● Exercise a
Set down the part of the arc length lecture transcript starting at "The speed was" and ending at "mapping through them.", copying it word for word.

● Excerpted passage
________________

So here's s of t and
this is t of s, right?
So we have this correspondence
and everything worked fine
in terms of being
able to invert that.
And having some sort
of equal morphisms
as long as the
velocity was non-0.
OK, do you remember
who s of t was?
S of t was defined--
It was a long time ago.
So I'm reminding you
s of t was integral
from 0 to t-- or from t0 to t.
Your favorite initial
moment in time.
Of the speed, uh-huh, and
what the heck was the speed?
The speed was the norm or the
length of the R prime of t.
This is called speed, that
we assume different from 0,
for a good purpose.
We can go back and forth
between t and s, t to s,
s to t, with
differentiable functions.
Good, so now we can apply the
inverse mapping through them.
We can do all sorts
of stuff with that.
On this one we did not
quite define it rigorously.
What did they say is?
We said f would be a
good enough function,
but know that I do
not need f to be c1.
This is too strong, too strong.

________________

● Exercise b
Select every line of the records that contains the word "table" and copy each one out in full.

(Dataset entries)
________________

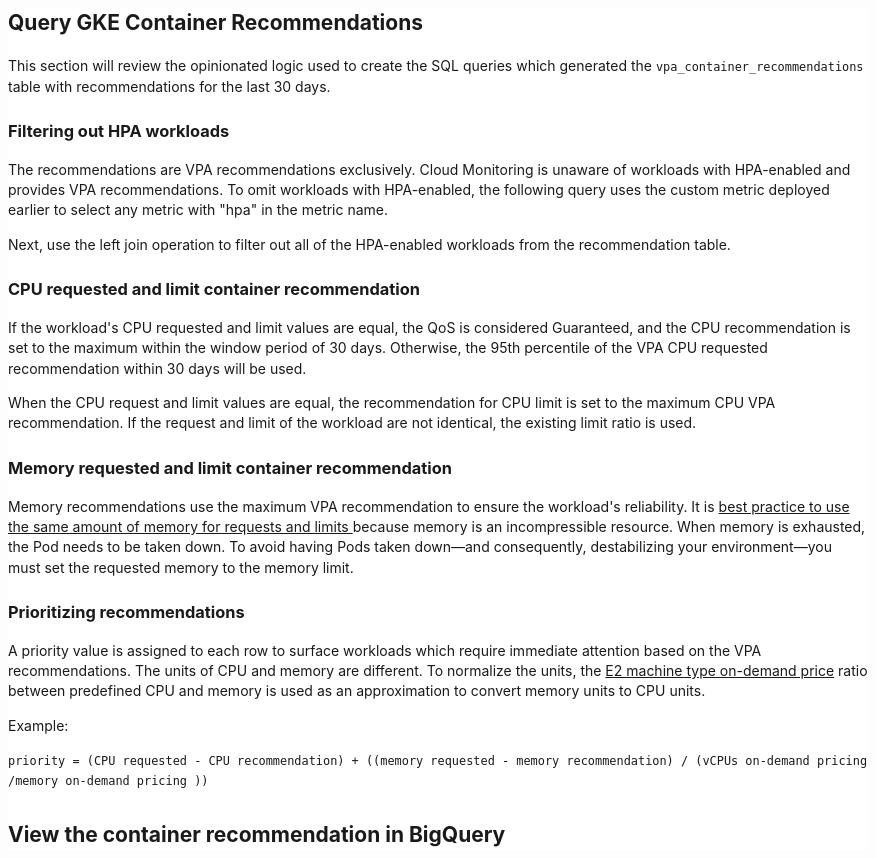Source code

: 

## Query GKE Container Recommendations

This section will review the opinionated logic used to create the SQL queries which generated the `vpa_container_recommendations` table with recommendations for the last 30 days. 


### Filtering out HPA workloads

The recommendations are VPA recommendations exclusively. Cloud Monitoring is unaware of workloads with HPA-enabled and provides VPA recommendations. To omit workloads with HPA-enabled, the following query uses the custom metric deployed earlier to select any metric with "hpa" in the metric name.


Next, use the left join operation to filter out all of the HPA-enabled workloads from the recommendation table. 


### CPU requested and limit container recommendation

If the workload's CPU requested and limit values are equal, the QoS is considered Guaranteed, and the CPU recommendation is set to the maximum within the window period of 30 days. Otherwise, the 95th percentile of the VPA CPU requested recommendation within 30 days will be used.

When the CPU request and limit values are equal, the recommendation for CPU limit is set to the maximum CPU VPA recommendation. If the request and limit of the workload are not identical, the existing limit ratio is used.




### Memory requested and limit container recommendation

Memory recommendations use the maximum VPA recommendation to ensure the workload's reliability. It is [best practice to use the same amount of memory for requests and limits ](https://cloud.google.com/architecture/best-practices-for-running-cost-effective-kubernetes-applications-on-gke#set_appropriate_resource_requests_and_limits)because memory is an incompressible resource. When memory is exhausted, the Pod needs to be taken down. To avoid having Pods taken down—and consequently, destabilizing your environment—you must set the requested memory to the memory limit.


### Prioritizing recommendations

A priority value is assigned to each row to surface workloads which require immediate attention based on the VPA recommendations. The units of CPU and memory are different. To normalize the units, the [E2 machine type on-demand price](https://cloud.google.com/compute/all-pricing) ratio between predefined CPU and memory is used as an approximation to convert memory units to CPU units.

Example:



    priority = (CPU requested - CPU recommendation) + ((memory requested - memory recommendation) / (vCPUs on-demand pricing /memory on-demand pricing ))



## View the container recommendation in BigQuery
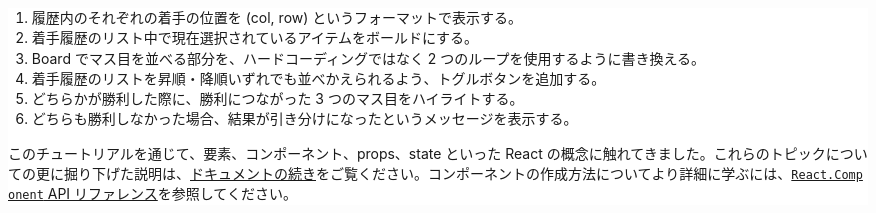 1. 履歴内のそれぞれの着手の位置を (col, row) というフォーマットで表示する。
2. 着手履歴のリスト中で現在選択されているアイテムをボールドにする。
3. Board でマス目を並べる部分を、ハードコーディングではなく 2 つのループを使用するように書き換える。
4. 着手履歴のリストを昇順・降順いずれでも並べかえられるよう、トグルボタンを追加する。
5. どちらかが勝利した際に、勝利につながった 3 つのマス目をハイライトする。
6. どちらも勝利しなかった場合、結果が引き分けになったというメッセージを表示する。

このチュートリアルを通じて、要素、コンポーネント、props、state といった React の概念に触れてきました。これらのトピックについての更に掘り下げた説明は、[ドキュメントの続き](/docs/hello-world.html)をご覧ください。コンポーネントの作成方法についてより詳細に学ぶには、[`React.Component` API リファレンス](/docs/react-component.html)を参照してください。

________________

● Task solution a
The speed was the norm or the
length of the R prime of t.
This is called speed, that
we assume different from 0,
for a good purpose.
We can go back and forth
between t and s, t to s,
s to t, with
differentiable functions.
Good, so now we can apply the
inverse mapping through them.

● Task solution b
This section will review the opinionated logic used to create the SQL queries which generated the `vpa_container_recommendations` table with recommendations for the last 30 days. 
Next, use the left join operation to filter out all of the HPA-enabled workloads from the recommendation table. 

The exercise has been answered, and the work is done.